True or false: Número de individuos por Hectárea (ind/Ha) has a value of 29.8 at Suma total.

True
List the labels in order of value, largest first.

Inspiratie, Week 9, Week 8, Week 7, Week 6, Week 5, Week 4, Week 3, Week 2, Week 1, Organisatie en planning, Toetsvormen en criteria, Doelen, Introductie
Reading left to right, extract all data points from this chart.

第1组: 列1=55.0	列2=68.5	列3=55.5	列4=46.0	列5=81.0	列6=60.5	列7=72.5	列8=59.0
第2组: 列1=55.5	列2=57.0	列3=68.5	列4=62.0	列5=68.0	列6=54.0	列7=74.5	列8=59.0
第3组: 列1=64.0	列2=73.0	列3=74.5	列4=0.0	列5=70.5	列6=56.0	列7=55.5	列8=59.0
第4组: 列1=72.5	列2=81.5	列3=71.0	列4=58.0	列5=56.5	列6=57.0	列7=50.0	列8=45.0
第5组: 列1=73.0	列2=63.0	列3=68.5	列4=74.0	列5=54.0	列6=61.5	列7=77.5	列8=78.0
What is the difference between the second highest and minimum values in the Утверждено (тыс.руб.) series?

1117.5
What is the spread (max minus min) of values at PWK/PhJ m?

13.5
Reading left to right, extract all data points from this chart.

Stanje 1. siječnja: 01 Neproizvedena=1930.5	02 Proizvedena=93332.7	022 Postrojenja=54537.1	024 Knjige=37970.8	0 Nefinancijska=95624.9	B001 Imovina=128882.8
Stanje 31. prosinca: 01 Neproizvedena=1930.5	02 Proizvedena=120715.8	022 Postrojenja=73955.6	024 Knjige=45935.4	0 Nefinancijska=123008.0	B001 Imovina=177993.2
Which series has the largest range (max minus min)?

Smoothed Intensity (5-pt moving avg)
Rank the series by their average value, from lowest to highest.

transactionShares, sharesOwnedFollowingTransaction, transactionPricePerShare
━━━━━━
#### Exercise goal:
Please copy all of the records above, keeping every line and character unchanged.

#### Written response:
True or false: Número de individuos por Hectárea (ind/Ha) has a value of 29.8 at Suma total.

True
List the labels in order of value, largest first.

Inspiratie, Week 9, Week 8, Week 7, Week 6, Week 5, Week 4, Week 3, Week 2, Week 1, Organisatie en planning, Toetsvormen en criteria, Doelen, Introductie
Reading left to right, extract all data points from this chart.

第1组: 列1=55.0	列2=68.5	列3=55.5	列4=46.0	列5=81.0	列6=60.5	列7=72.5	列8=59.0
第2组: 列1=55.5	列2=57.0	列3=68.5	列4=62.0	列5=68.0	列6=54.0	列7=74.5	列8=59.0
第3组: 列1=64.0	列2=73.0	列3=74.5	列4=0.0	列5=70.5	列6=56.0	列7=55.5	列8=59.0
第4组: 列1=72.5	列2=81.5	列3=71.0	列4=58.0	列5=56.5	列6=57.0	列7=50.0	列8=45.0
第5组: 列1=73.0	列2=63.0	列3=68.5	列4=74.0	列5=54.0	列6=61.5	列7=77.5	列8=78.0
What is the difference between the second highest and minimum values in the Утверждено (тыс.руб.) series?

1117.5
What is the spread (max minus min) of values at PWK/PhJ m?

13.5
Reading left to right, extract all data points from this chart.

Stanje 1. siječnja: 01 Neproizvedena=1930.5	02 Proizvedena=93332.7	022 Postrojenja=54537.1	024 Knjige=37970.8	0 Nefinancijska=95624.9	B001 Imovina=128882.8
Stanje 31. prosinca: 01 Neproizvedena=1930.5	02 Proizvedena=120715.8	022 Postrojenja=73955.6	024 Knjige=45935.4	0 Nefinancijska=123008.0	B001 Imovina=177993.2
Which series has the largest range (max minus min)?

Smoothed Intensity (5-pt moving avg)
Rank the series by their average value, from lowest to highest.

transactionShares, sharesOwnedFollowingTransaction, transactionPricePerShare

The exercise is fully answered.